Learn more about lead routing.
Tip 5: Track and measure sales follow-up
Does your routing support the real-time tracking and reporting of all marketing-generated leads? You can monitor and measure lead routing in the following ways:
- Stage of the sales pipeline
- Industry vertical and initial interest
- Salesperson responsiveness (time-to-open/edit and initial follow-up)
- Territory performance (benchmark and compare performance)
- A marketing campaign or lead source
- Lead scoring and grading
- Forecasted revenue and time-to-close
Tip 6: Use a checklist to make sure no leads get lost or missed
Airline pilots, portfolio managers, surgeons use checklists so why not marketers? By using lists, you can improve your performance and get more consistent results.
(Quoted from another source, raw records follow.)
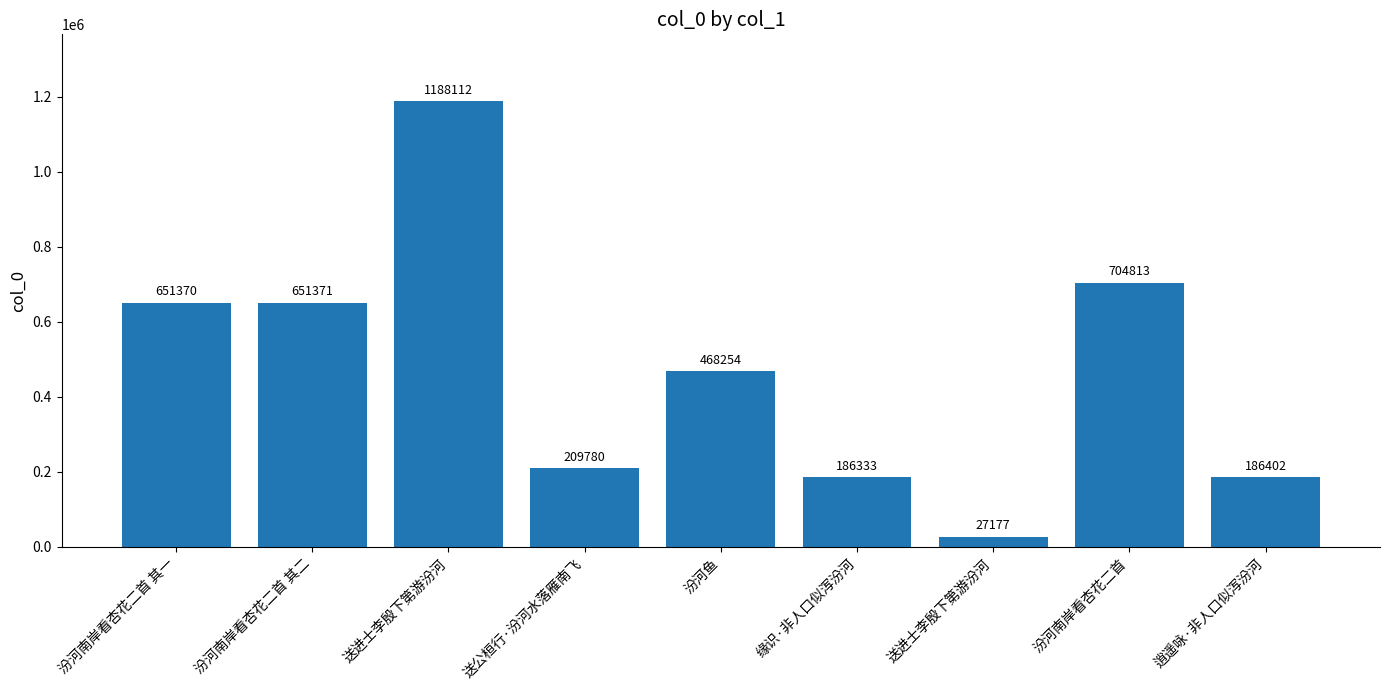

How many bars are there in total?

9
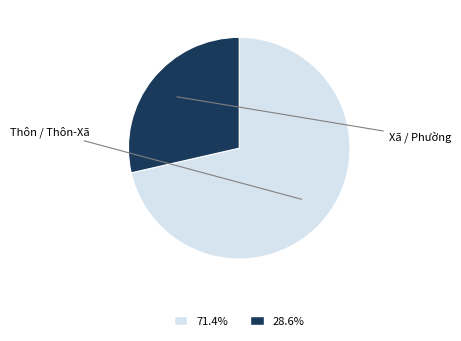

Is there any slice that represents more than half of the pie?

Yes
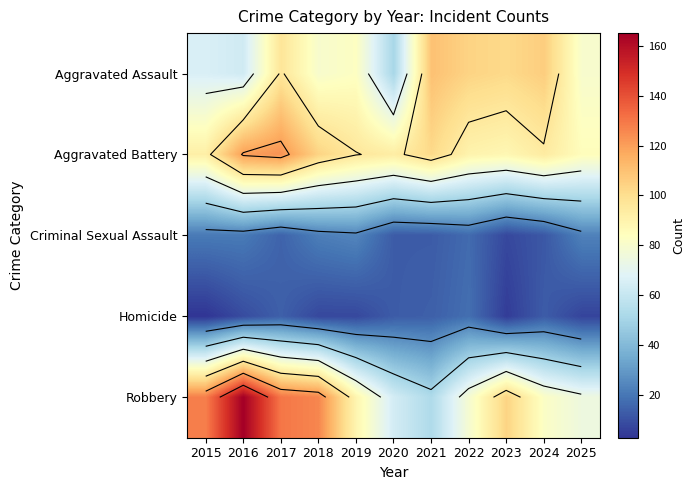

At which category does the chart reach its peak across all series?

2016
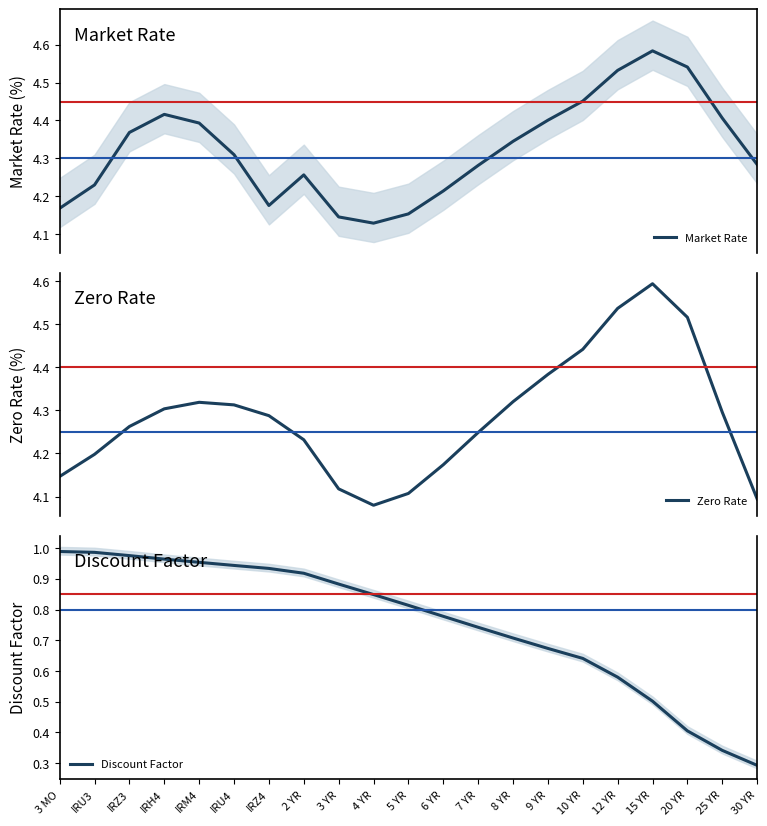

What is the label of the 12th point from the left?

6 YR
For more on this, read HBR: Using Checklists to Prevent Failure.
You can use the following list of steps to help you focus on where you need to improve lead routing now:
- Get buy-in from the sales team on your “sales ready” lead definition
- Provide qualification information for each sales lead
- Centralize the lead qualification process with a clear lead definition
- Document the lead hand-off process and accountabilities at each stage
- Qualify and Distribute sales-ready leads immediately
- Communicate lead handoff to salesperson using automated rules and human oversight
- Measure sales pursuit on leads (If not followed up will leads get pulled or reassigned)
- Sales management must also audit and track rep follow-up
- Close the loop on marketing-generated leads -what gets measured gets done
- Train your salespeople on how to follow-up and give you feedback
- Get close-loop feedback from the sales team on leads
- Share best-practice lead generation follow-up across the sales team
Check out our 20-point checklist to creating the perfect blog post.
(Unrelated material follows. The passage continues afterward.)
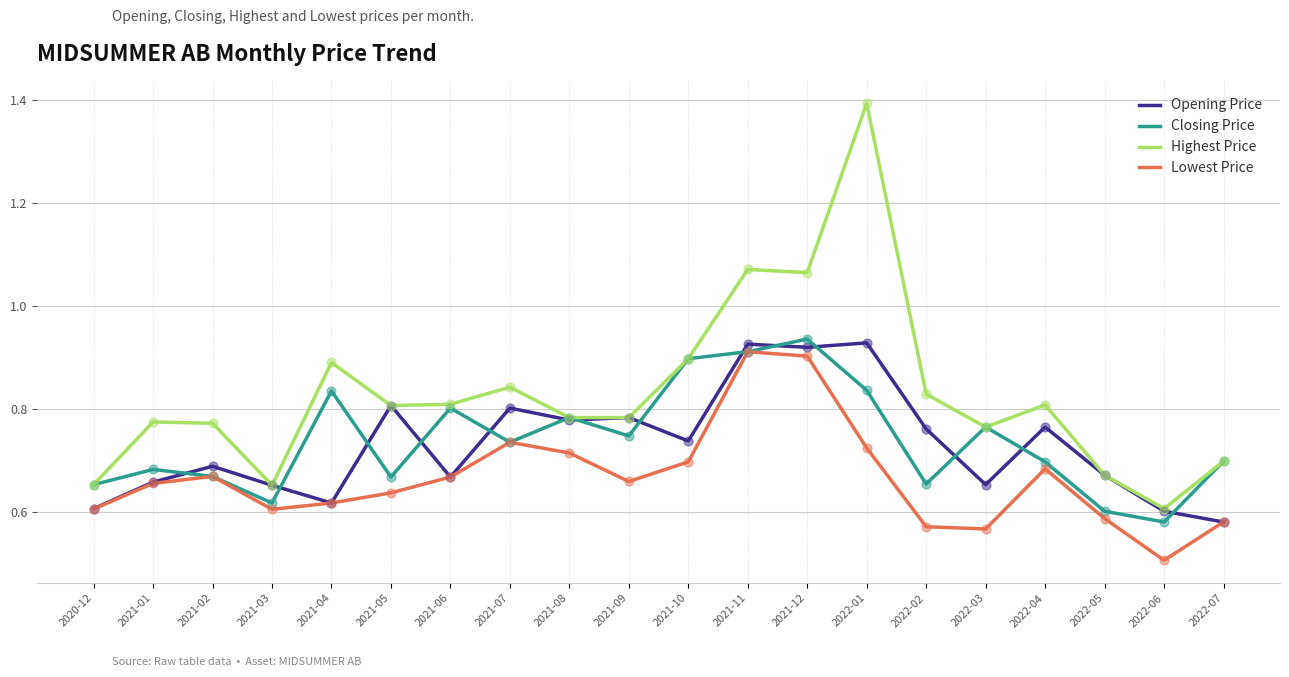

What are all the series names shown in the legend?

Opening Price, Closing Price, Highest Price, Lowest Price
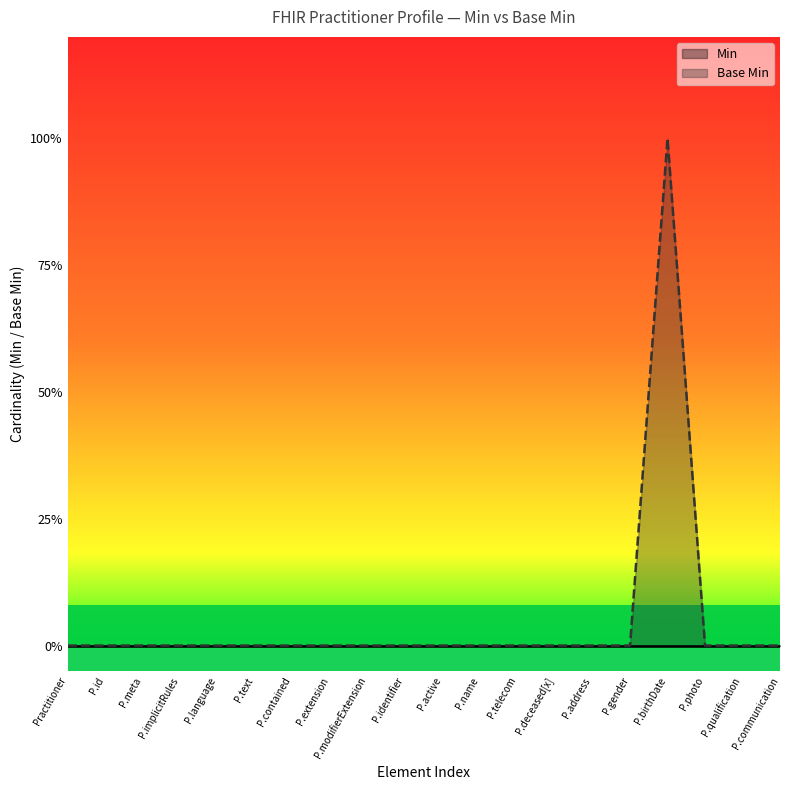

Does the chart have visible grid lines?

No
Almost all businesses can benefit from the identification and pursuit of marketing qualified leads. In a nutshell, it ensures that sales representatives are not just handed random numbers to call, but they are pursuing high-quality leads.
The result is an improvement in productivity and more sales conversions for the company. It also ensures that the marketing teams are executing campaigns geared towards the leads that have the highest potential of turning into sales.